====== Input data ======

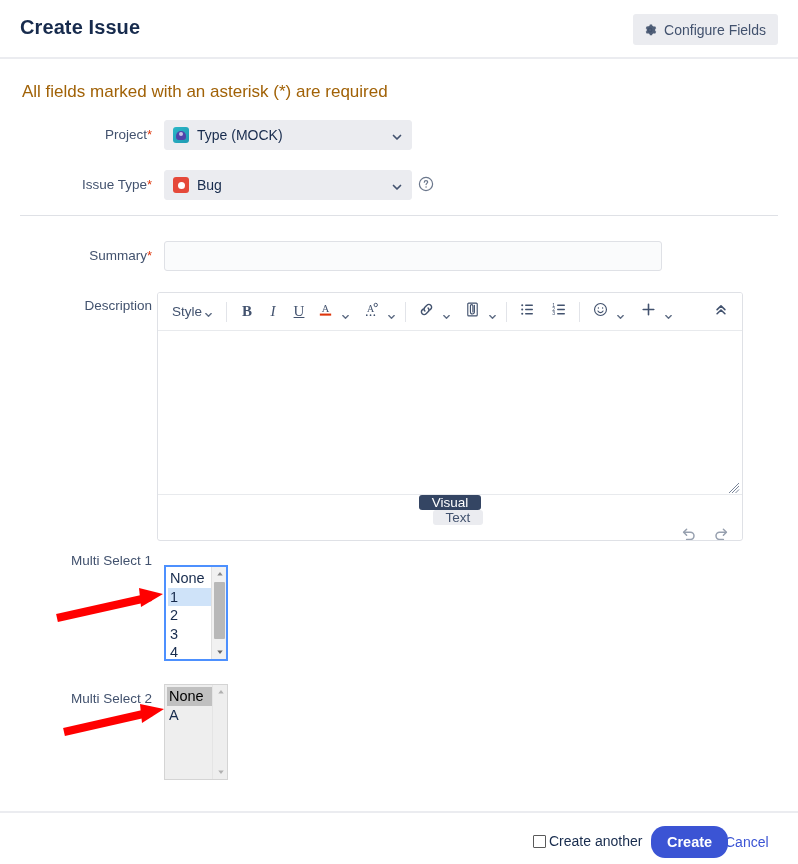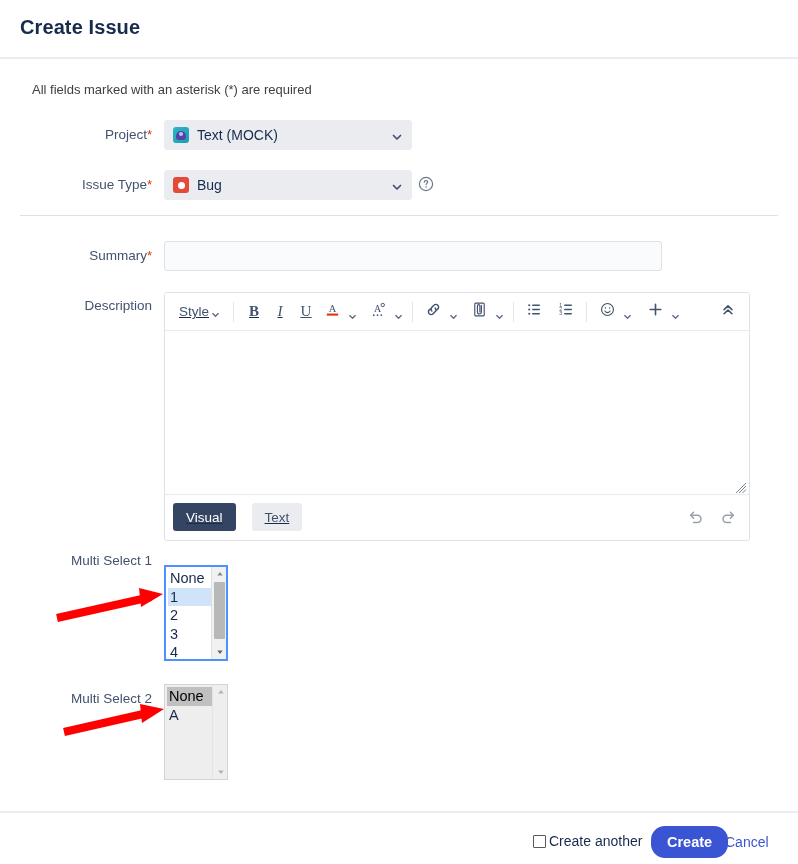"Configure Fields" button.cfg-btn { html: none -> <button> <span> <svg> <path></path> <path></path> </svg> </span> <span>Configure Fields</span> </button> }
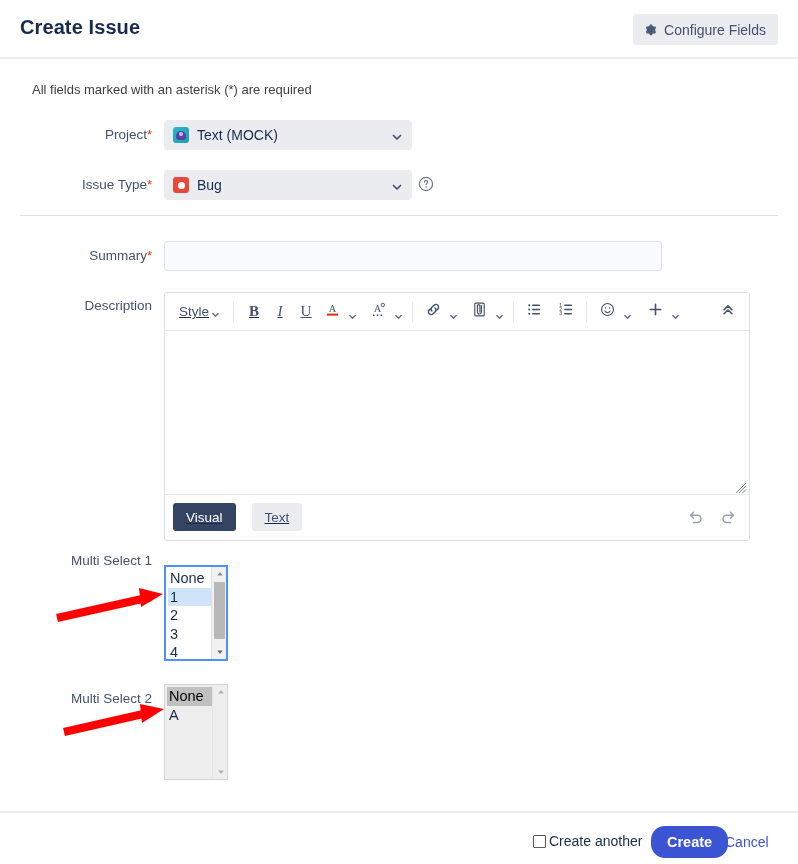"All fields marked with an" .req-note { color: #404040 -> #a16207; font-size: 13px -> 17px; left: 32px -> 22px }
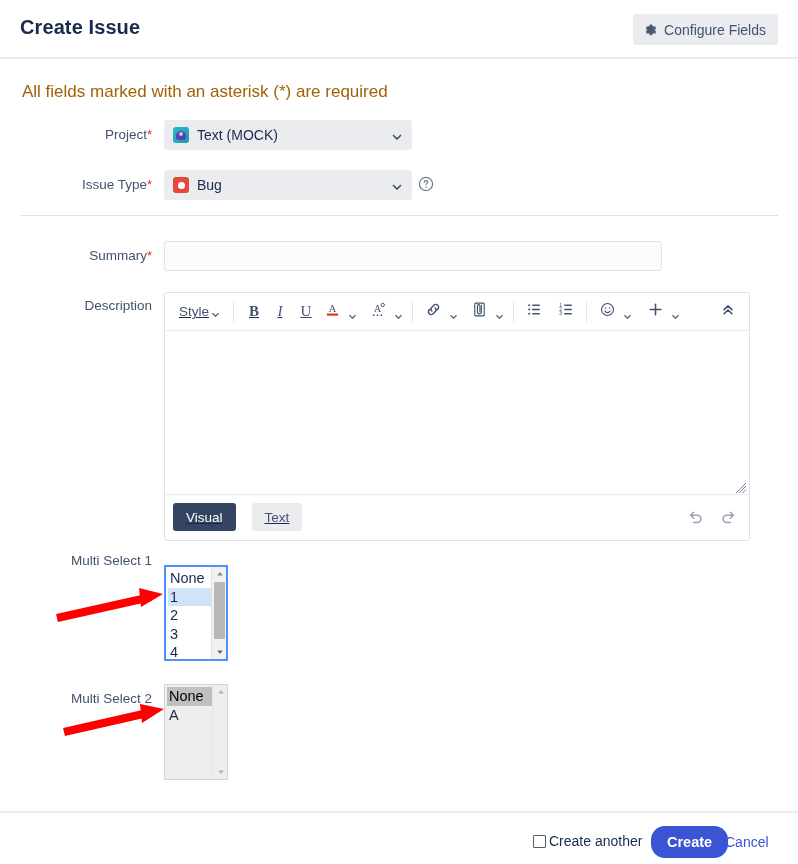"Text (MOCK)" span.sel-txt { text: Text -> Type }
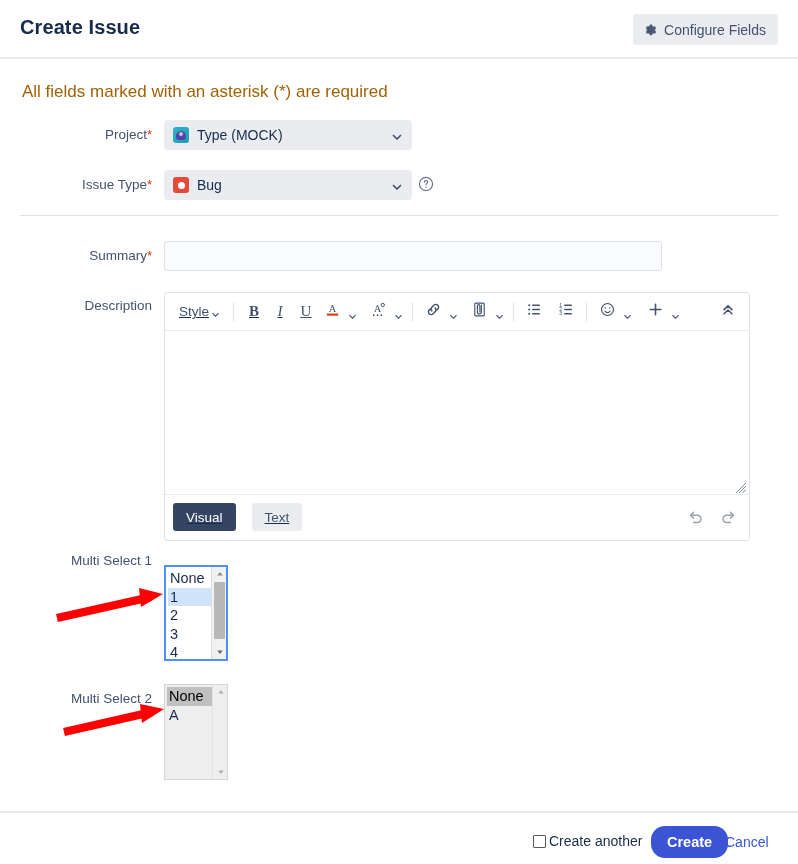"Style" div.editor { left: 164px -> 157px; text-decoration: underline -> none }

======
====== Input data ======

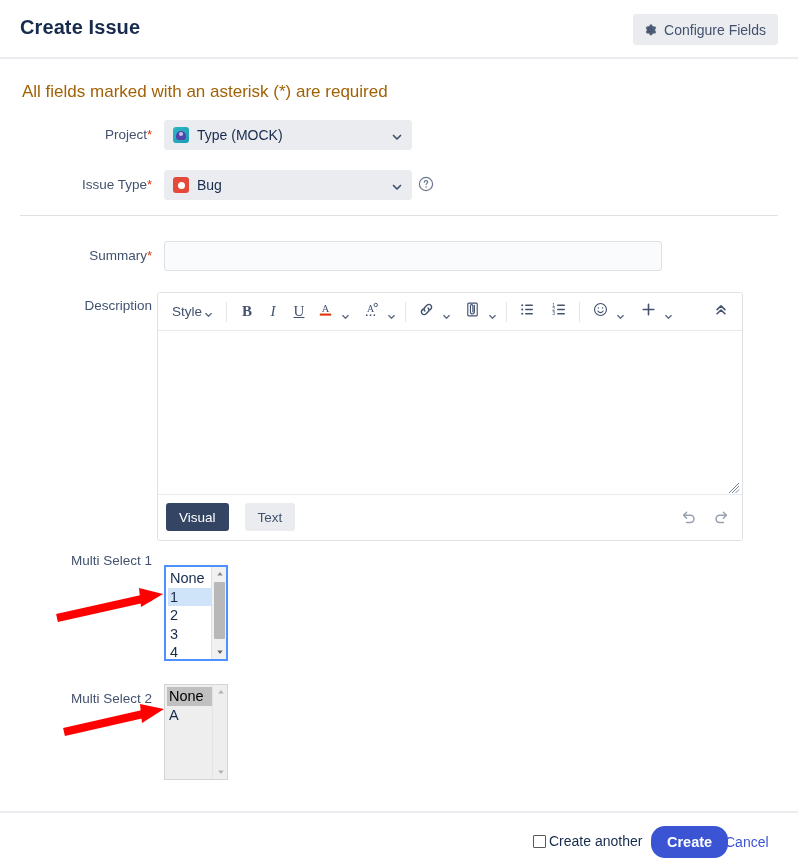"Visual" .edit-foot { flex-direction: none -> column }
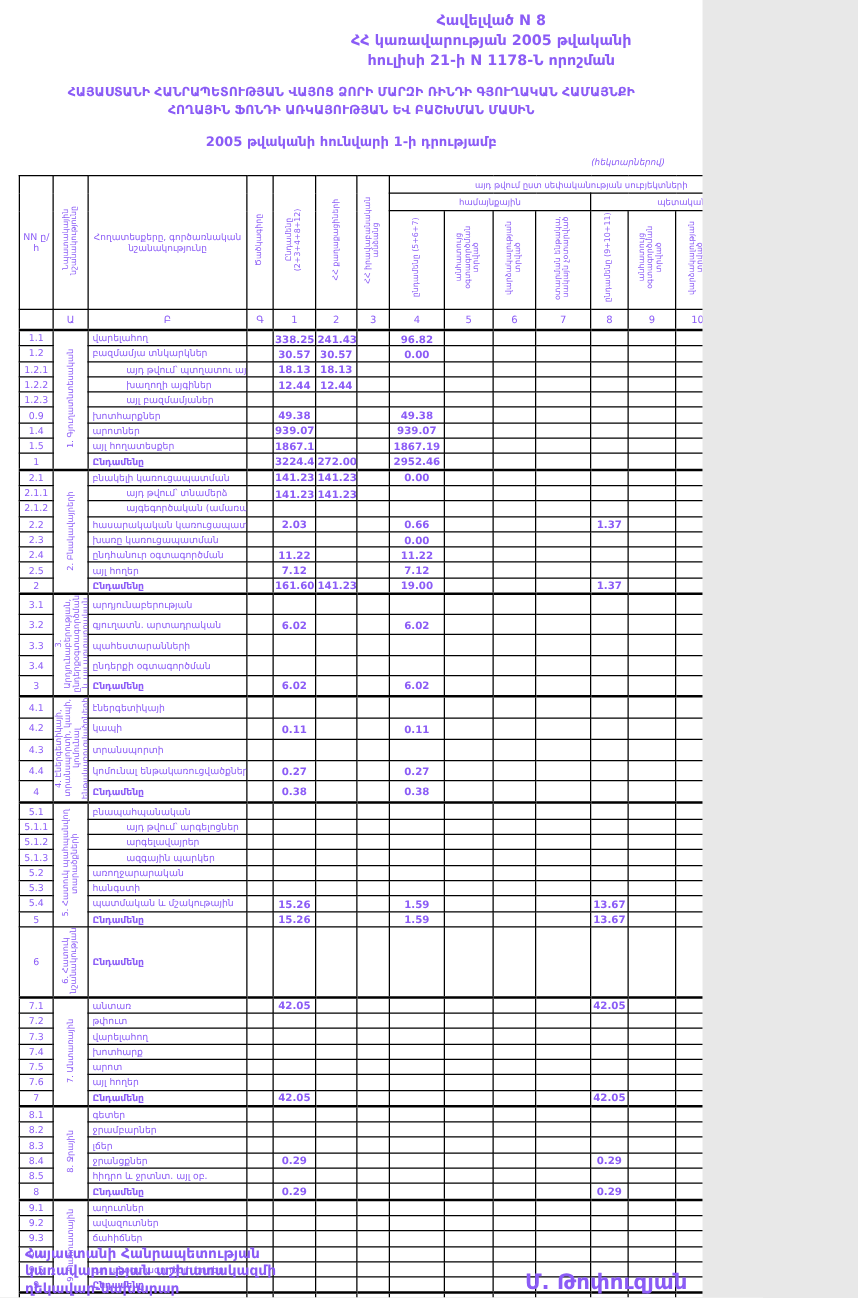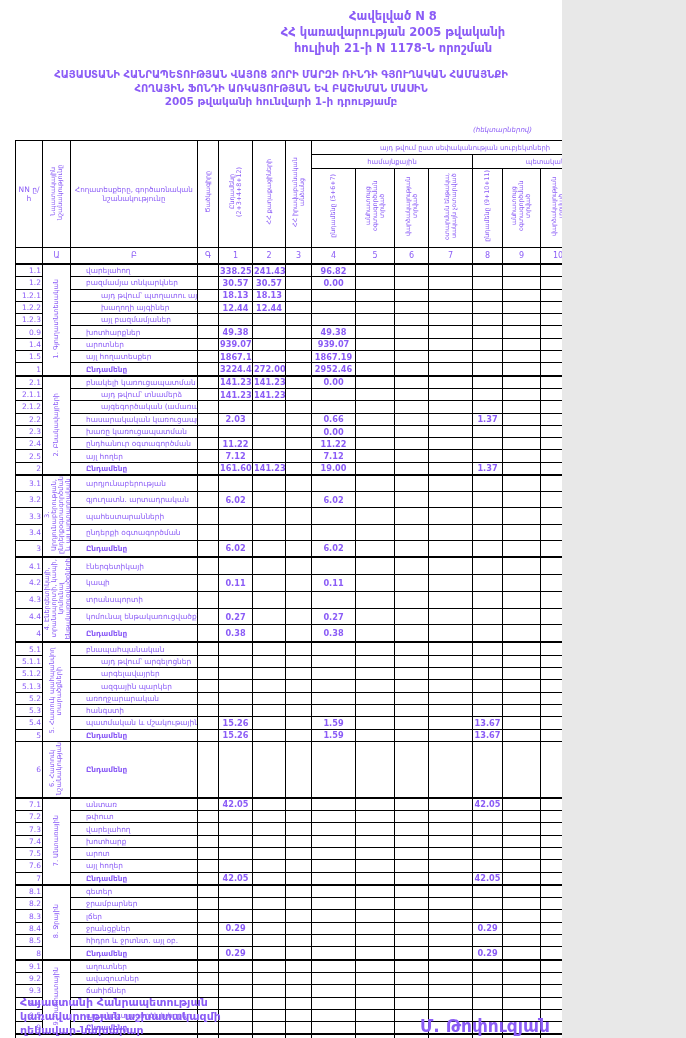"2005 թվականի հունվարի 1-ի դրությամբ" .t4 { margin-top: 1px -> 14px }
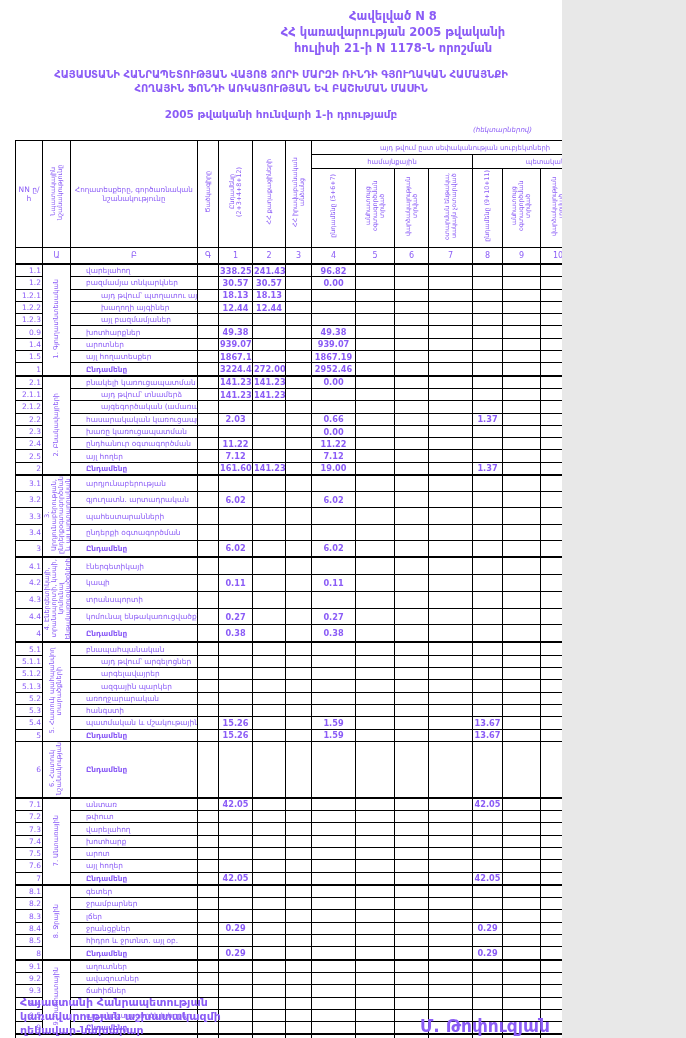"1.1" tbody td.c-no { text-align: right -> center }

======
====== Input data ======

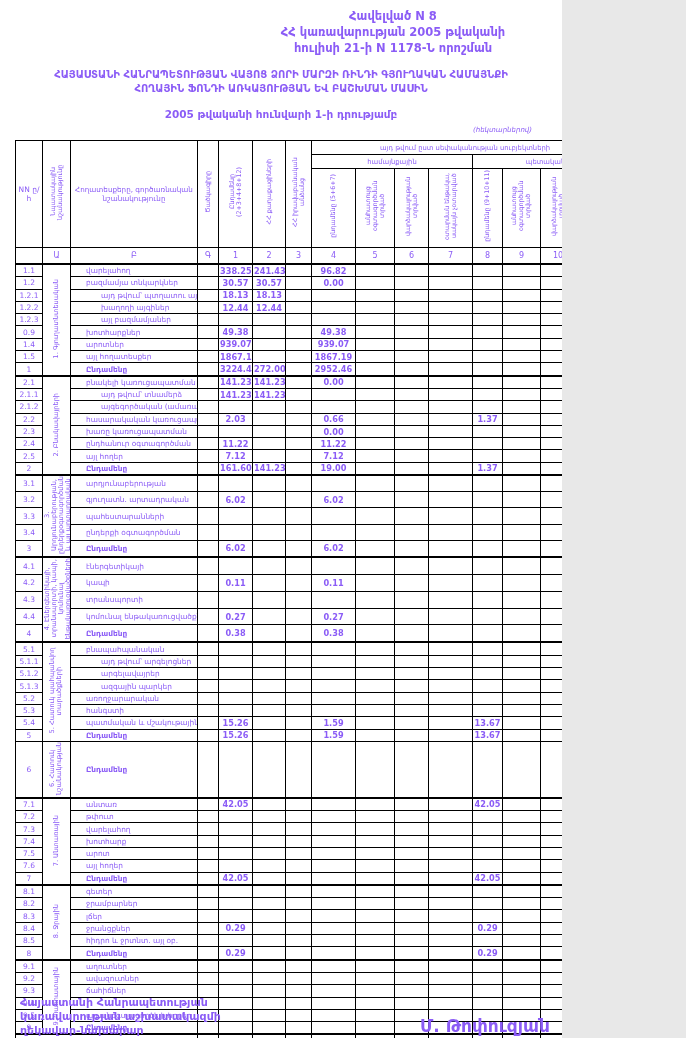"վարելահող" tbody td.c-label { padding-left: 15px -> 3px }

======

Problem to work on :: In the data above, retype only the stretch from the line with "html: none ->" through the line with "left: 164px ->", word for word, and skip any pictures.

Response area ::
"Configure Fields" button.cfg-btn { html: none -> <button> <span> <svg> <path></path> <path></path> </svg> </span> <span>Configure Fields</span> </button> }
"All fields marked with an" .req-note { color: #404040 -> #a16207; font-size: 13px -> 17px; left: 32px -> 22px }
"Text (MOCK)" span.sel-txt { text: Text -> Type }
"Style" div.editor { left: 164px -> 157px; text-decoration: underline -> none }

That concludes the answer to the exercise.